How is capacity planning calculated? Do the calculations and assumptions seem reasonable?

How does future capacity planning link to the wider forecasting of arrears levels?

How are future arrears calculated (use of economic climate predictions, product, customer predictions, etc)?

How are new products included/training of new staff considered in capacity planning?

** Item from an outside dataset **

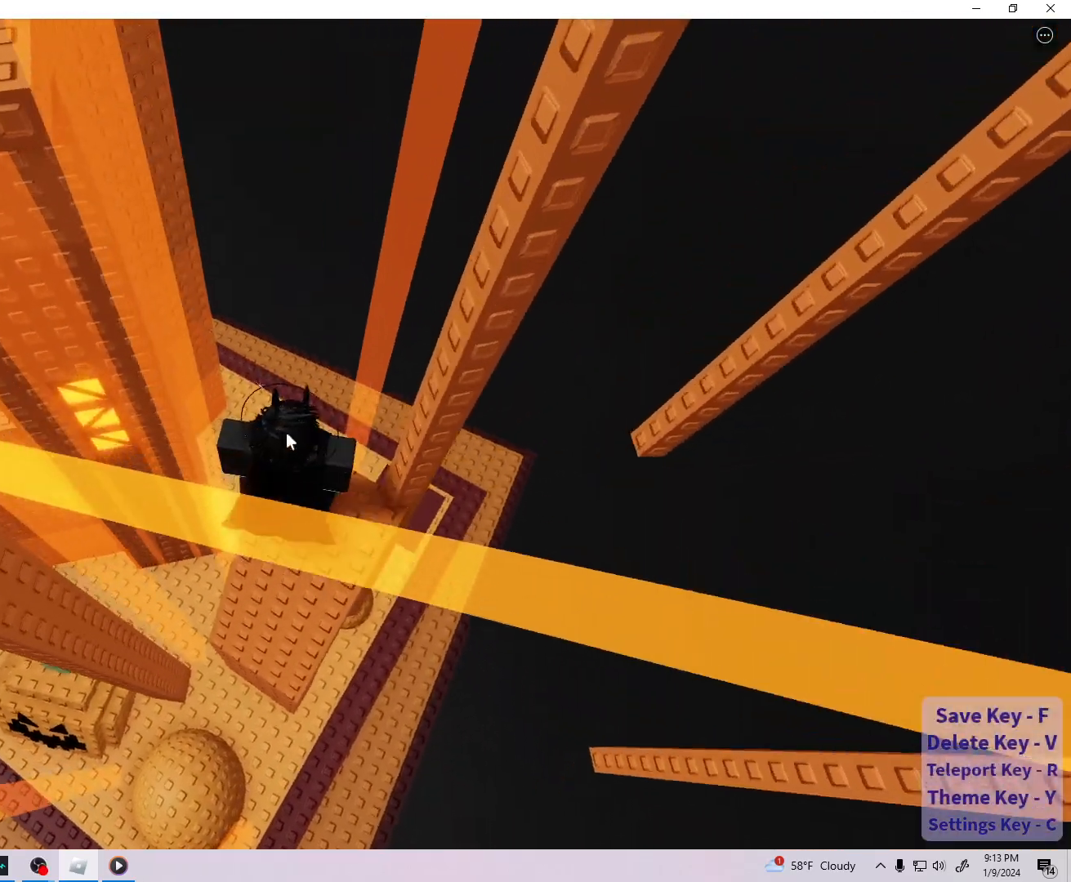
{"keys": ["a", "w"], "events": [[100, "shift", "down"], [117, "a", "down"], [133, "space", "down"], [250, "shift", "up"], [283, "space", "up"], [383, "a", "up"], [467, "w", "down"], [483, "a", "down"]]}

Are product maturities /any other activities the collections team has to handle built into capacity planning?

What is the lead time for recruiting and training new staff and how far out is the forecasting?

Is the forecasting really being used in practice?

What level of staff turnover is built into the model? If staff numbers are expected to grow, have assumptions around supervision been built into the calculation?

How is the work for the staff assigned and monitored?

Is the workflow tool effective?

The individual parts of the collections process could be performed as specific audits or as an end-to-end review:

A) Customer communications

  • Is the tone of the customer communication appropriate, not aggressive and easy to understand?
  • Are fees and charges being adequately flagged as required per regulation and not buried in small print?
  • Are the communications the right frequency, not harassing the customer and providing the right level of guidance? Morever, are the communications not duplicated across the journey?
  • Is the timing of calls suitable?
  • Are the customer communications suitably adapted to the individual customer needs, particularly vulnerable customers?
  • Are there various channels easily available (not just an automated journey)? Is it easy for a customer to switch between channels (online, postal, voice)?
  • Are various channels utilised when a customer is not easily contactable?
  • Are channels of communications blocked if breathing space has been requested?
  • Are the appropriate statements/letters being sent, as per regulatory requirements in terms of content and timing? Are these automated or manual? If using physical mailing, is appropriate action taken when mail is returned?
  • Is there adequate signage to debt advice helplines and the appropriate support guidance included where required across the channels?
  • Are the letters and notices reviewed on a periodic basis by compliance to ensure they still meet current regulatory guidance?
  • Does management understand how their customer channels are being utilised?
  • Is dialler management in line with Ofcom rules?
  • Are vulnerable customers being appropriately identified along with the type of the vulnerability eg deaf, blind, etc? Has the customer agreed to being marked as vulnerable and are they being managed appropriately for their individual circumstances?
  • Is there an appropriate level of team leader and Quality Assurance review performed over the various processes and how is feedback handled?
  • This ties to the framework above but it is important to ensure that management has adequate real time management information and dashboards to oversee the communication processes

B) Customer payments

  • Are the agreed payment arrangements set up correctly and are all elements including any fees being correctly charged?
  • Is the collection of payments in line with payment regulations (ie are credit card number being suppressed, details being removed when appropriate, etc)?
  • What happens when direct debits fail? Is appropriate action taken to re-present the direct debit or collect payment through an alternative method?
  • Where payments are overdue, is this being flagged in a timely manner and are these accounts entering a collections process in a timely manner?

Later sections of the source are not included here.